Biden recherche peu d’attention et a par exemple décliné une offre d’interview à la télévision ce dimanche avant le Super Bowl, le match de football le plus important et le plus regardé de l’année. La raison officielle est qu’au lieu d’une interview complète, seules quelques citations seraient diffusées. Mais le fait est que Biden a régulièrement commis des erreurs lors des récentes engagements de campagne qu’il a pris, principalement des réunions de collecte de fonds pour renflouer les caisses de la campagne démocrate.

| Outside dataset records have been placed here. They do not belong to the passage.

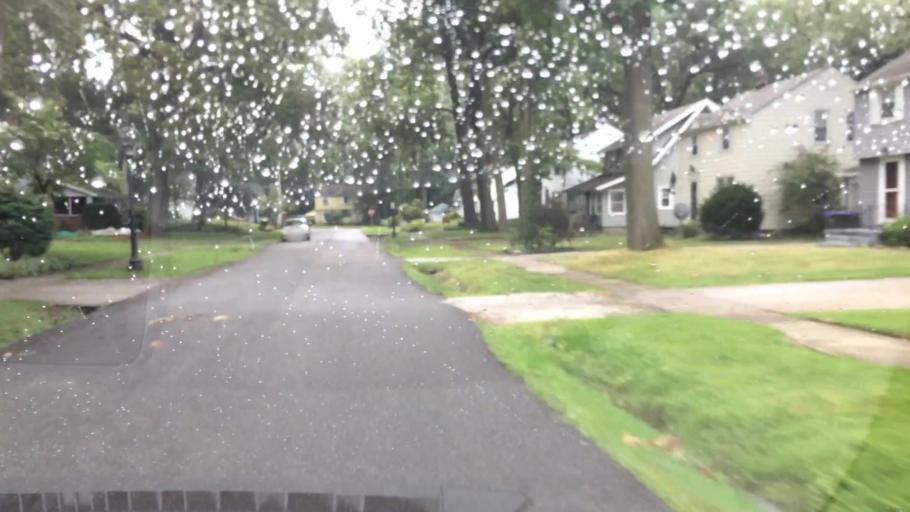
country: US
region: Ohio
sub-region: Summit County
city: Silver Lake
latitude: 41.1468
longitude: -81.4649
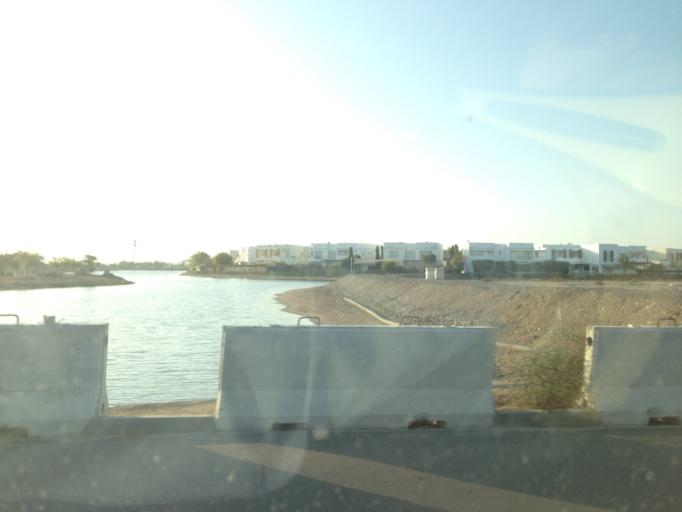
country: OM
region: Muhafazat Masqat
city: As Sib al Jadidah
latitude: 23.6211
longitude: 58.2731
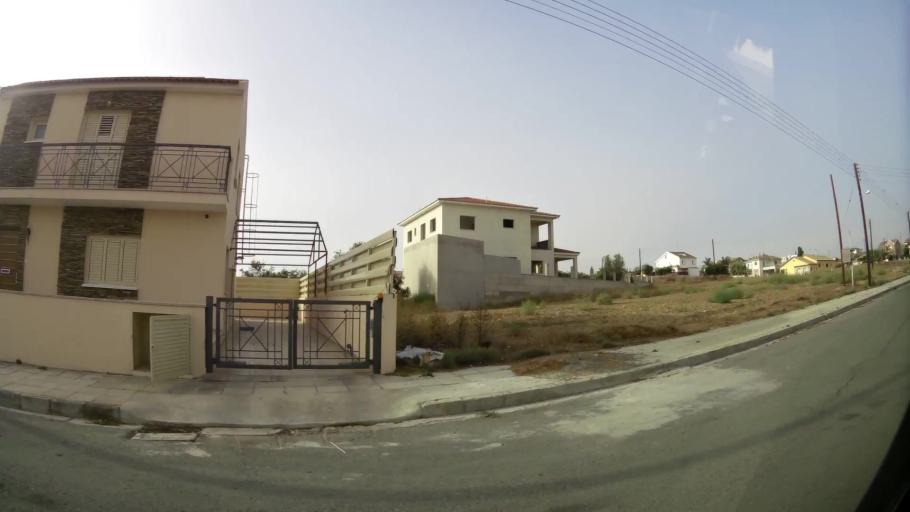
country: CY
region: Lefkosia
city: Geri
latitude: 35.0688
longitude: 33.3939
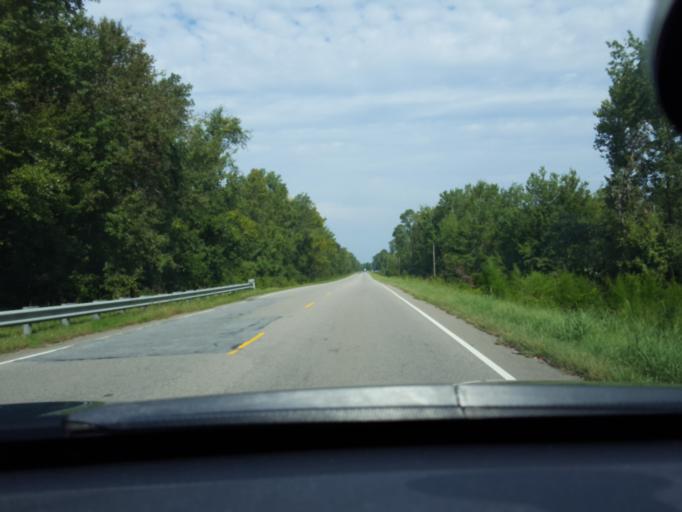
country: US
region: North Carolina
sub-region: Washington County
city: Plymouth
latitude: 35.8967
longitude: -76.7066
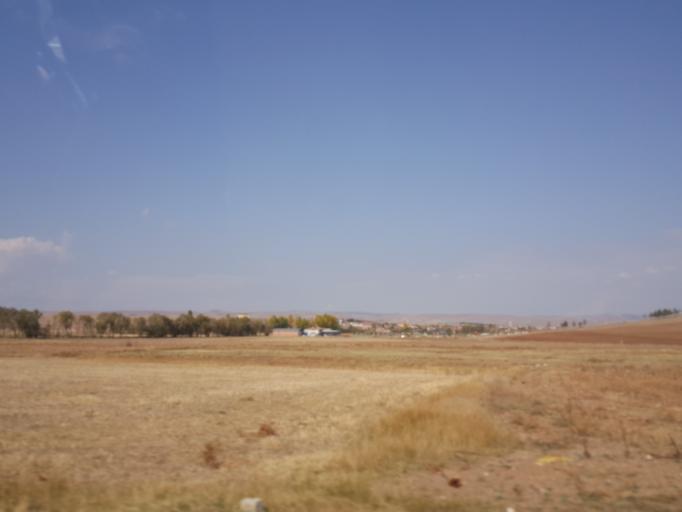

Au Nevada, il a confondu le président français Emmanuel Macron avec son lointain prédécesseur François Mitterrand, mort depuis près de trente ans. A New York, il a confondu l’ancienne chancelière Angela Merkel et Helmut Kohl. Un tel lapsus lors d’une interview se propagerait de manière virale.

Trump fait aussi régulièrement des erreurs. Par exemple, dans un discours récent, il a confondu sa challenger républicaine Nikki Haley avec l’ancienne présidente démocrate de la Chambre des représentants Nancy Pelosi. Mais de telles erreurs affectent moins Trump, qui n’a aucun fait factuel, que son adversaire.

Il y a quatre ans, les Américains ont élu un homme âgé, sympathique et bien intentionné, qui avait souffert de bégaiement dans sa jeunesse. La question est de savoir s’ils pourront lui pardonner un mauvais souvenir cette année.